Sunday, May 11, 2014

Eyes Wide Open

Recently, I took a road trip.  By all appearances, it was just a get away, a chance to visit family without hauling the kids along.  And indeed I did get to spend quality time with several members of my family whom I love and adore and live way too far away from.  But there was more to it than that.  Looking back, I guess it was no accident that a certain date "randomly" popped into my head so many months ago.  I identified that date as a time to take inventory of my life and reevaluate certain things.  For 500 miles I thought and talked out loud and to God.  I sang songs ranging the gamut of emotion.  I took in the scenery.  I talked on the phone.  And for 500 miles on the way back home, I listened. 
 
God has never spoken to me in clear words or phrases.  But if I silence myself and open my mind and my heart, I can feel His nudgings, suggestions, and warnings.  I could hear him on my way back home.
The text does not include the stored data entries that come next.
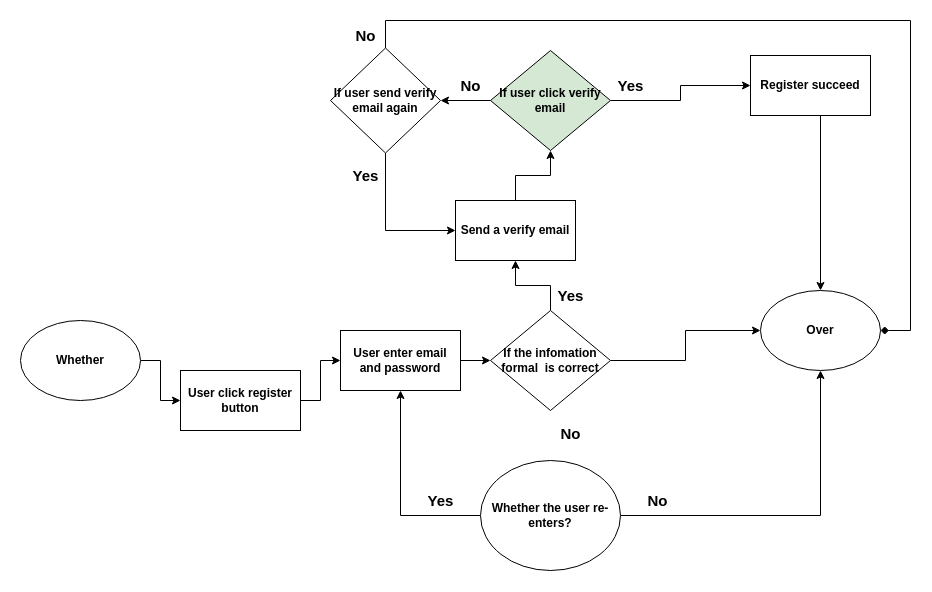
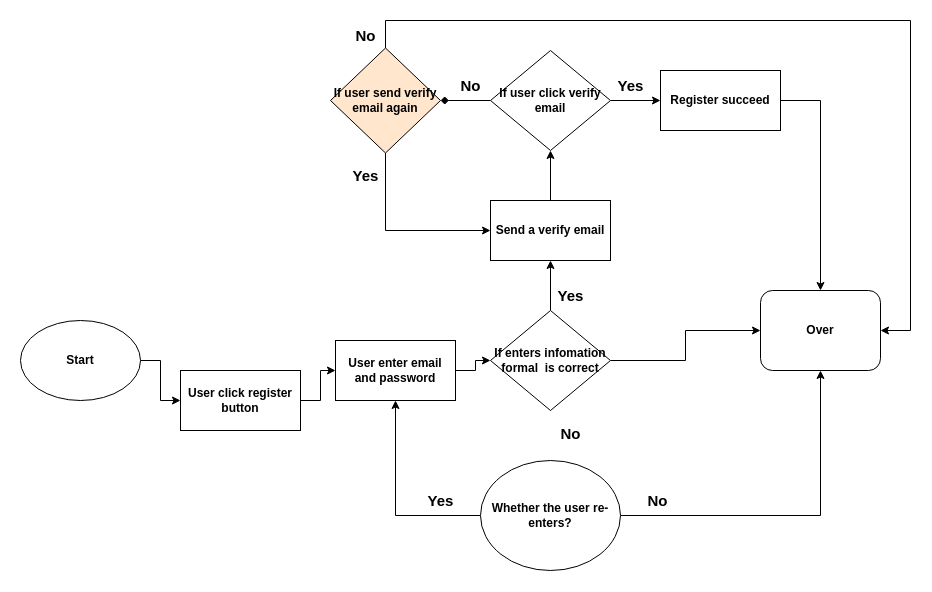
  <mxCell id="0" />
  <mxCell id="1" parent="0" />
  <mxCell id="2" value="" style="edgeStyle=orthogonalEdgeStyle;rounded=0;orthogonalLoop=1;jettySize=auto;html=1;fontStyle=1" parent="1" source="3" target="12" edge="1"><mxGeometry relative="1" as="geometry" /></mxCell>
- <mxCell id="3" value="Whether" style="ellipse;whiteSpace=wrap;html=1;fontStyle=1" parent="1" vertex="1"><mxGeometry x="20" y="320" width="120" height="80" as="geometry" /></mxCell>
+ <mxCell id="3" value="Start" style="ellipse;whiteSpace=wrap;html=1;fontStyle=1" parent="1" vertex="1"><mxGeometry x="20" y="320" width="120" height="80" as="geometry" /></mxCell>
  <mxCell id="4" value="" style="edgeStyle=orthogonalEdgeStyle;rounded=0;orthogonalLoop=1;jettySize=auto;html=1;fontStyle=1;" parent="1" source="6" target="19" edge="1"><mxGeometry relative="1" as="geometry" /></mxCell>
  <mxCell id="5" style="edgeStyle=orthogonalEdgeStyle;rounded=0;orthogonalLoop=1;jettySize=auto;html=1;entryX=0.5;entryY=1;entryDx=0;entryDy=0;fontStyle=1" parent="1" source="6" target="21" edge="1"><mxGeometry relative="1" as="geometry" /></mxCell>
- <mxCell id="6" value="If the infomation formal&amp;nbsp; is correct" style="rhombus;whiteSpace=wrap;html=1;fontStyle=1" parent="1" vertex="1"><mxGeometry x="490" y="310" width="120" height="100" as="geometry" /></mxCell>
+ <mxCell id="6" value="If enters infomation formal&amp;nbsp; is correct" style="rhombus;whiteSpace=wrap;html=1;fontStyle=1" parent="1" vertex="1"><mxGeometry x="490" y="310" width="120" height="100" as="geometry" /></mxCell>
  <mxCell id="7" style="edgeStyle=orthogonalEdgeStyle;rounded=0;orthogonalLoop=1;jettySize=auto;html=1;entryX=0.5;entryY=0;entryDx=0;entryDy=0;fontStyle=1" parent="1" source="8" target="19" edge="1"><mxGeometry relative="1" as="geometry"><Array as="points"><mxPoint x="820" y="100" /></Array></mxGeometry></mxCell>
- <mxCell id="8" value="Register succeed" style="rounded=0;whiteSpace=wrap;html=1;fontStyle=1" parent="1" vertex="1"><mxGeometry x="750" y="55" width="120" height="60" as="geometry" /></mxCell>
+ <mxCell id="8" value="Register succeed" style="rounded=0;whiteSpace=wrap;html=1;fontStyle=1" parent="1" vertex="1"><mxGeometry x="660" y="70" width="120" height="60" as="geometry" /></mxCell>
  <mxCell id="9" value="" style="edgeStyle=orthogonalEdgeStyle;rounded=0;orthogonalLoop=1;jettySize=auto;html=1;fontStyle=1" parent="1" source="10" target="6" edge="1"><mxGeometry relative="1" as="geometry" /></mxCell>
- <mxCell id="10" value="User enter email and password" style="rounded=0;whiteSpace=wrap;html=1;fontStyle=1" parent="1" vertex="1"><mxGeometry x="340" y="330" width="120" height="60" as="geometry" /></mxCell>
+ <mxCell id="10" value="User enter email and password" style="rounded=0;whiteSpace=wrap;html=1;fontStyle=1" parent="1" vertex="1"><mxGeometry x="335" y="340" width="120" height="60" as="geometry" /></mxCell>
  <mxCell id="11" value="" style="edgeStyle=orthogonalEdgeStyle;rounded=0;orthogonalLoop=1;jettySize=auto;html=1;fontStyle=1" parent="1" source="12" target="10" edge="1"><mxGeometry relative="1" as="geometry" /></mxCell>
  <mxCell id="12" value="User click register button" style="rounded=0;whiteSpace=wrap;html=1;fontStyle=1" parent="1" vertex="1"><mxGeometry x="180" y="370" width="120" height="60" as="geometry" /></mxCell>
  <mxCell id="13" value="&lt;font style=&quot;font-size: 15px;&quot;&gt;Yes&lt;/font&gt;" style="text;html=1;align=center;verticalAlign=middle;resizable=0;points=[];autosize=1;strokeColor=none;fillColor=none;fontStyle=1" parent="1" vertex="1"><mxGeometry x="545" y="280" width="50" height="30" as="geometry" /></mxCell>
  <mxCell id="14" value="&lt;font style=&quot;font-size: 15px;&quot;&gt;No&lt;/font&gt;" style="text;html=1;align=center;verticalAlign=middle;resizable=0;points=[];autosize=1;strokeColor=none;fillColor=none;fontStyle=1" parent="1" vertex="1"><mxGeometry x="550" y="418" width="40" height="30" as="geometry" /></mxCell>
  <mxCell id="15" style="edgeStyle=orthogonalEdgeStyle;rounded=0;orthogonalLoop=1;jettySize=auto;html=1;entryX=0.5;entryY=1;entryDx=0;entryDy=0;fontStyle=1" parent="1" source="17" target="10" edge="1"><mxGeometry relative="1" as="geometry" /></mxCell>
  <mxCell id="16" style="edgeStyle=orthogonalEdgeStyle;rounded=0;orthogonalLoop=1;jettySize=auto;html=1;entryX=0.5;entryY=1;entryDx=0;entryDy=0;fontStyle=1" parent="1" source="17" target="19" edge="1"><mxGeometry relative="1" as="geometry" /></mxCell>
  <mxCell id="17" value="Whether the user re-enters?" style="ellipse;whiteSpace=wrap;html=1;fontStyle=1;" parent="1" vertex="1"><mxGeometry x="480" y="460" width="140" height="110" as="geometry" /></mxCell>
  <mxCell id="18" value="&lt;font style=&quot;font-size: 15px;&quot;&gt;Yes&lt;/font&gt;" style="text;html=1;align=center;verticalAlign=middle;resizable=0;points=[];autosize=1;strokeColor=none;fillColor=none;fontStyle=1" parent="1" vertex="1"><mxGeometry x="415" y="485" width="50" height="30" as="geometry" /></mxCell>
- <mxCell id="19" value="Over" style="ellipse;whiteSpace=wrap;html=1;fontStyle=1" parent="1" vertex="1"><mxGeometry x="760" y="290" width="120" height="80" as="geometry" /></mxCell>
+ <mxCell id="19" value="Over" style="whiteSpace=wrap;html=1;fontStyle=1;rounded=1;" parent="1" vertex="1"><mxGeometry x="760" y="290" width="120" height="80" as="geometry" /></mxCell>
  <mxCell id="20" value="" style="edgeStyle=orthogonalEdgeStyle;rounded=0;orthogonalLoop=1;jettySize=auto;html=1;fontStyle=1" parent="1" source="21" target="24" edge="1"><mxGeometry relative="1" as="geometry" /></mxCell>
- <mxCell id="21" value="Send a verify email" style="whiteSpace=wrap;html=1;fontStyle=1" parent="1" vertex="1"><mxGeometry x="455" y="200" width="120" height="60" as="geometry" /></mxCell>
+ <mxCell id="21" value="Send a verify email" style="whiteSpace=wrap;html=1;fontStyle=1" parent="1" vertex="1"><mxGeometry x="490" y="200" width="120" height="60" as="geometry" /></mxCell>
  <mxCell id="22" style="edgeStyle=orthogonalEdgeStyle;rounded=0;orthogonalLoop=1;jettySize=auto;html=1;entryX=0;entryY=0.5;entryDx=0;entryDy=0;fontStyle=1" parent="1" source="24" target="8" edge="1"><mxGeometry relative="1" as="geometry" /></mxCell>
- <mxCell id="23" style="edgeStyle=orthogonalEdgeStyle;rounded=0;orthogonalLoop=1;jettySize=auto;html=1;entryX=1;entryY=0.5;entryDx=0;entryDy=0;fontStyle=1" parent="1" source="24" target="29" edge="1"><mxGeometry relative="1" as="geometry" /></mxCell>
- <mxCell id="24" value="If user click verify email" style="rhombus;whiteSpace=wrap;html=1;fontStyle=1;fillColor=#d5e8d4;" parent="1" vertex="1"><mxGeometry x="490" y="50" width="120" height="100" as="geometry" /></mxCell>
+ <mxCell id="23" style="edgeStyle=orthogonalEdgeStyle;rounded=0;orthogonalLoop=1;jettySize=auto;html=1;entryX=1;entryY=0.5;entryDx=0;entryDy=0;fontStyle=1;endArrow=diamond;" parent="1" source="24" target="29" edge="1"><mxGeometry relative="1" as="geometry" /></mxCell>
+ <mxCell id="24" value="If user click verify email" style="rhombus;whiteSpace=wrap;html=1;fontStyle=1" parent="1" vertex="1"><mxGeometry x="490" y="50" width="120" height="100" as="geometry" /></mxCell>
  <mxCell id="25" value="&lt;font style=&quot;font-size: 15px;&quot;&gt;Yes&lt;/font&gt;" style="text;html=1;align=center;verticalAlign=middle;resizable=0;points=[];autosize=1;strokeColor=none;fillColor=none;fontStyle=1" parent="1" vertex="1"><mxGeometry x="605" y="70" width="50" height="30" as="geometry" /></mxCell>
  <mxCell id="26" value="&lt;font style=&quot;font-size: 15px;&quot;&gt;No&lt;/font&gt;" style="text;html=1;align=center;verticalAlign=middle;resizable=0;points=[];autosize=1;strokeColor=none;fillColor=none;fontStyle=1" parent="1" vertex="1"><mxGeometry x="450" y="70" width="40" height="30" as="geometry" /></mxCell>
  <mxCell id="27" style="edgeStyle=orthogonalEdgeStyle;rounded=0;orthogonalLoop=1;jettySize=auto;html=1;entryX=0;entryY=0.5;entryDx=0;entryDy=0;fontStyle=1" parent="1" source="29" target="21" edge="1"><mxGeometry relative="1" as="geometry"><Array as="points"><mxPoint x="385" y="230" /></Array></mxGeometry></mxCell>
- <mxCell id="28" style="edgeStyle=orthogonalEdgeStyle;rounded=0;orthogonalLoop=1;jettySize=auto;html=1;entryX=1;entryY=0.5;entryDx=0;entryDy=0;fontStyle=1;endArrow=diamond;" parent="1" source="29" target="19" edge="1"><mxGeometry relative="1" as="geometry"><Array as="points"><mxPoint x="385" y="20" /><mxPoint x="910" y="20" /><mxPoint x="910" y="330" /></Array></mxGeometry></mxCell>
- <mxCell id="29" value="If user send verify email again" style="rhombus;whiteSpace=wrap;html=1;fontStyle=1" parent="1" vertex="1"><mxGeometry x="330" y="47.5" width="110" height="105" as="geometry" /></mxCell>
+ <mxCell id="28" style="edgeStyle=orthogonalEdgeStyle;rounded=0;orthogonalLoop=1;jettySize=auto;html=1;entryX=1;entryY=0.5;entryDx=0;entryDy=0;fontStyle=1" parent="1" source="29" target="19" edge="1"><mxGeometry relative="1" as="geometry"><Array as="points"><mxPoint x="385" y="20" /><mxPoint x="910" y="20" /><mxPoint x="910" y="330" /></Array></mxGeometry></mxCell>
+ <mxCell id="29" value="If user send verify email again" style="rhombus;whiteSpace=wrap;html=1;fontStyle=1;fillColor=#ffe6cc;" parent="1" vertex="1"><mxGeometry x="330" y="47.5" width="110" height="105" as="geometry" /></mxCell>
  <mxCell id="30" value="&lt;font style=&quot;font-size: 15px;&quot;&gt;Yes&lt;/font&gt;" style="text;html=1;align=center;verticalAlign=middle;resizable=0;points=[];autosize=1;strokeColor=none;fillColor=none;fontStyle=1" parent="1" vertex="1"><mxGeometry x="340" y="160" width="50" height="30" as="geometry" /></mxCell>
  <mxCell id="31" value="&lt;font style=&quot;font-size: 15px;&quot;&gt;No&lt;/font&gt;" style="text;html=1;align=center;verticalAlign=middle;resizable=0;points=[];autosize=1;strokeColor=none;fillColor=none;fontStyle=1" parent="1" vertex="1"><mxGeometry x="345" y="20" width="40" height="30" as="geometry" /></mxCell>
  <mxCell id="32" value="&lt;font style=&quot;font-size: 15px;&quot;&gt;No&lt;/font&gt;" style="text;html=1;align=center;verticalAlign=middle;resizable=0;points=[];autosize=1;strokeColor=none;fillColor=none;fontStyle=1" parent="1" vertex="1"><mxGeometry x="637" y="485" width="40" height="30" as="geometry" /></mxCell>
Still, I wasn't prepared to immediately act on what I heard.  But I set some things in motion almost as a test - to see what the response would be.  And the silence was deafening. 
 
Some decisions in life are extremely difficult.  Doing the right thing does not often equate with doing the easy thing.  Personally, I take a lot of time to make big decisions.  I marinate on it, roll my thoughts around in my head and ping pong them back and forth, making sure that another angle doesn't appear that I haven't previously considered.  But all the evidence I observed in the days and weeks that followed only amplified what I had heard on that road trip when I decided to just....listen.
 
Personal decision making can be clouded by many things.  I have experienced this time and again in my life.  Maybe it has to do with turning 40 this year.  Maybe I'm seeing life through the lens of age and choosing to trim the proverbial fat from my life.  Maybe it's that my faith has strengthened and grown in my spiritual walk.  Maybe it's the overwhelming evidence that can no longer be ignored.  Whatever it is, I'm blessed in that my difficult decision was made crystal clear to me through all these avenues.  Perhaps that's made it easier to follow through and make peace with it.  Perhaps it's the repeated and frequent reminders and evidence that my choice was the best choice.
 
I find myself starting a new chapter, turning the page.  It's scary in so many ways, but exhilarating in other ways.  It doesn't take much effort to see how very many quality people love me and care about me and will support me no matter what.  And most of all, I can feel God's love wrapped around me, comforting me, supporting me, challenging me, and spurring me on to better, brighter days ahead.  My eyes are wide open. My heart is certain.  My head is clear.